MÜDEN/FASSBERG. Zum Ratsbeschluss des Faßberger Gemeinderats hinsichtlich des Freundschaftsvertrages zwischen Spandau und Faßberg schreibt der Verkehrsverein Müden/Örtze e.V. einen offenen Brief zu den Auswirkungen der so genannten „Schnuckenwette 2018“.

„Sehr geehrter Herr Ratsvorsitzender Manfred Franzen,
dem Verkehrsverein Müden/Örtze e.V. liegt es naturgemäß fern, Abstimmungen und Entscheidungen des Rates der Gemeinde Faßberg zu kommentieren oder gar zu bewerten, insbesondere auch dann nicht, wenn sie parteipolitisch motiviert sind. Aufgrund der Entscheidung des Gemeinderates jedoch, den Freundschaftsvertrag zwischen der Gemeinde Faßberg und der Stadt Spandau abzulehnen, haben wir uns im Vorstand entschlossen, einen offenen Brief an Sie als Ratsvorsitzenden, an den Gemeinderat insgesamt, an die Bürgerinnen und Bürger der Gemeinde aber auch an alle diejenigen zu schreiben, die sich an der diesjährigen Schnuckenwette beteiligt haben.
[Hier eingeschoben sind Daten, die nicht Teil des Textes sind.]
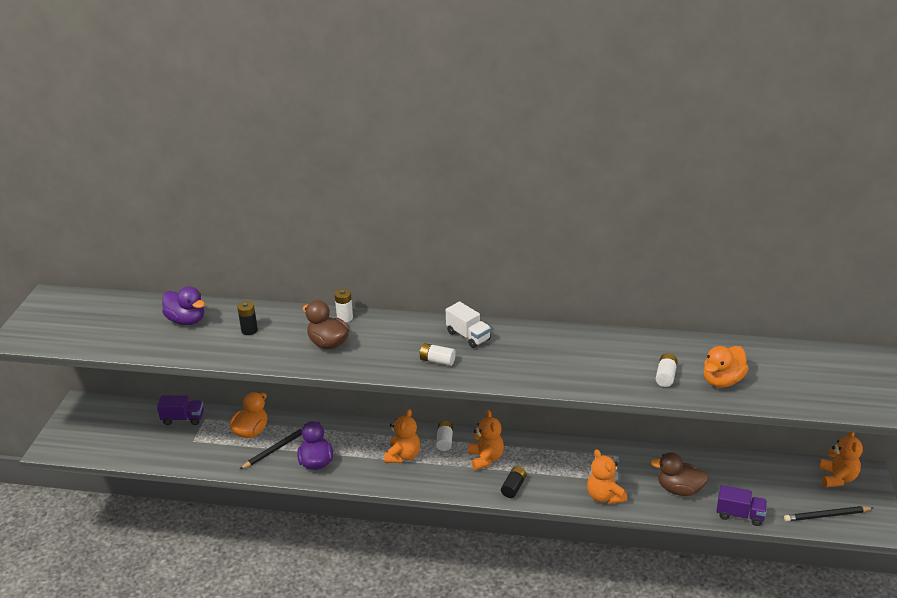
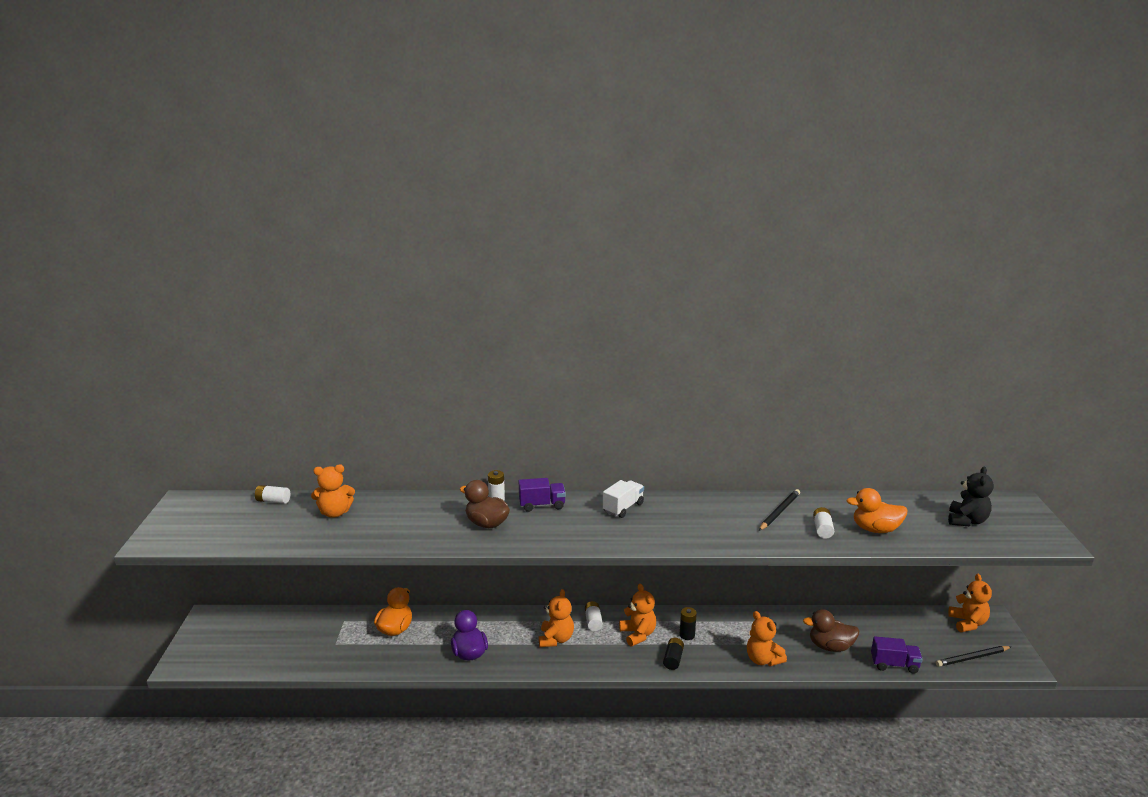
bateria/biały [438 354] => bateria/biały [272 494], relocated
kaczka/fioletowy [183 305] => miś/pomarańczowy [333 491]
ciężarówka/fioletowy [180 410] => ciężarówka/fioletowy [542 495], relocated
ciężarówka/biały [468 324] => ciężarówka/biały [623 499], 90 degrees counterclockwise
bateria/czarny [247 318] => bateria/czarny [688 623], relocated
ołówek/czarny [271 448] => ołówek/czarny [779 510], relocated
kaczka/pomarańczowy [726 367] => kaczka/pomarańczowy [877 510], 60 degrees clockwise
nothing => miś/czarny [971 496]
Ein sachlicher, nachvollziehbarer und belastbarer Weg hin zu dieser ablehnenden Abstimmung ist auch bei neutraler Betrachtung der Entscheidung nicht zu erkennen und auch der gebetsmühlenartige Hinweis auf einen demokratischen Prozess verliert zusehends an Glaubwürdigkeit, wenn offensichtlich Parteipolitik vor Sachpolitik gestellt wird.
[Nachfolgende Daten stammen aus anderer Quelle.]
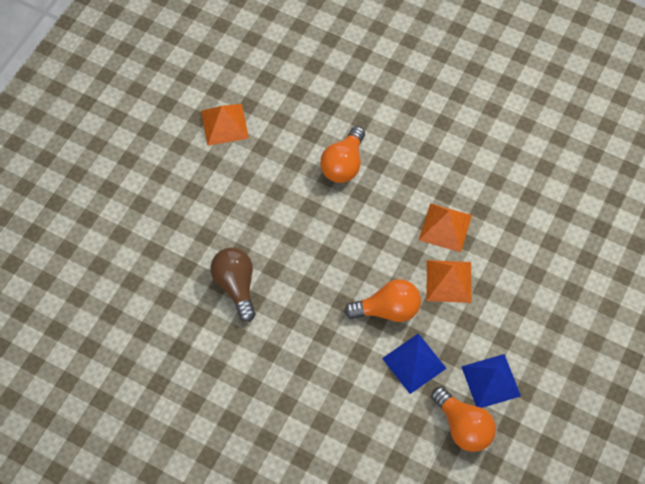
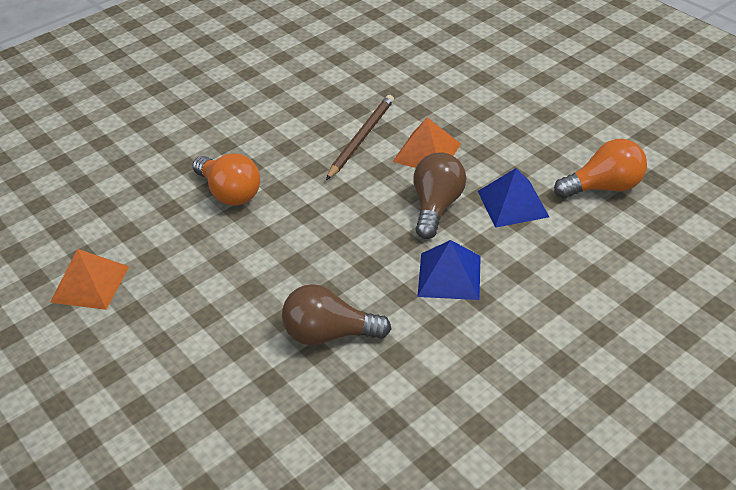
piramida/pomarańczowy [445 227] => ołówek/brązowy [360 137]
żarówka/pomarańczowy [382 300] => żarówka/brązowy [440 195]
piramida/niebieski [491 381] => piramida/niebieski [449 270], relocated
Insbesondere bei der diesjährigen Schnuckenwette wurden im Vorfeld unzählige Ehrenamtsstunden investiert, haben Bürgerinnen und Bürger aus allen Ortsteilen monatelang Freizeit eingebracht und gearbeitet, um im Hinblick auf das große 70. Luftbrückenjubiläum, das übrigens bereits in diesem Jahr mit dem Beginn der Luftbrücke startet, und in 2019 seinen Höhepunkt finden wird, einen Meilenstein für die historische Verbindung zwischen Faßberg und Spandau mit seinem ehemaligen Flugplatz Gatow zu setzen. Dieses ehrenamtliche Engagement wurde nun mit dem Ratsbeschluß, dem sprichwörtlichen Federstrich, zunichtegemacht.

Sie stoßen die Menschen vor den Kopf, die sich für eine offensichtlich zukunftsweisende Initiative tatkräftig eingebracht haben. Gemeinsam mit dem Kuratorium „Faßberg: Militärluftfahrt, Weltraum und Heide“ war das Ziel dieser Veranstaltung, über das Alleinstellungsmerkmal „Luftbrückenmuseum Faßberg“ Aufmerksamkeit in Spandau und eventuell darüber hinaus zu erzeugen. Das dies nicht von heute auf morgen gelingen kann, dürfte allen Beteiligten und Unbeteiligten klar sein!

Gelungen ist das im ersten Schritt auf alle Fälle durch die Bereitschaft der beiden Wettpaten, Bürgermeister Helmut Kleebank und Bürgermeister Frank Bröhl, sich für diese Veranstaltung zur Verfügung zu stellen und mitzumachen. Sowohl in der Gemeinde Faßberg als auch im Bezirk Spandau ist unser Projekt mit großer Begeisterung aufgenommen wurden. Auch wenn dort bei dieser ersten Wette weniger Lose als in der Gemeinde Faßberg verkauft wurden, bedeutet es nicht, dass wir gescheitert wären. Auch die ersten Anläufe unserer Wette in Müden und Faßberg zwischen Bäcker Michael Hoffmann und Carl‐Wilhelm Kuhlmann gestalteten sich in den Anfängen zunächst schwierig. Es braucht halt Zeit und darf nicht nach nur einem Durchlauf negativ bewertet und abgestempelt werden!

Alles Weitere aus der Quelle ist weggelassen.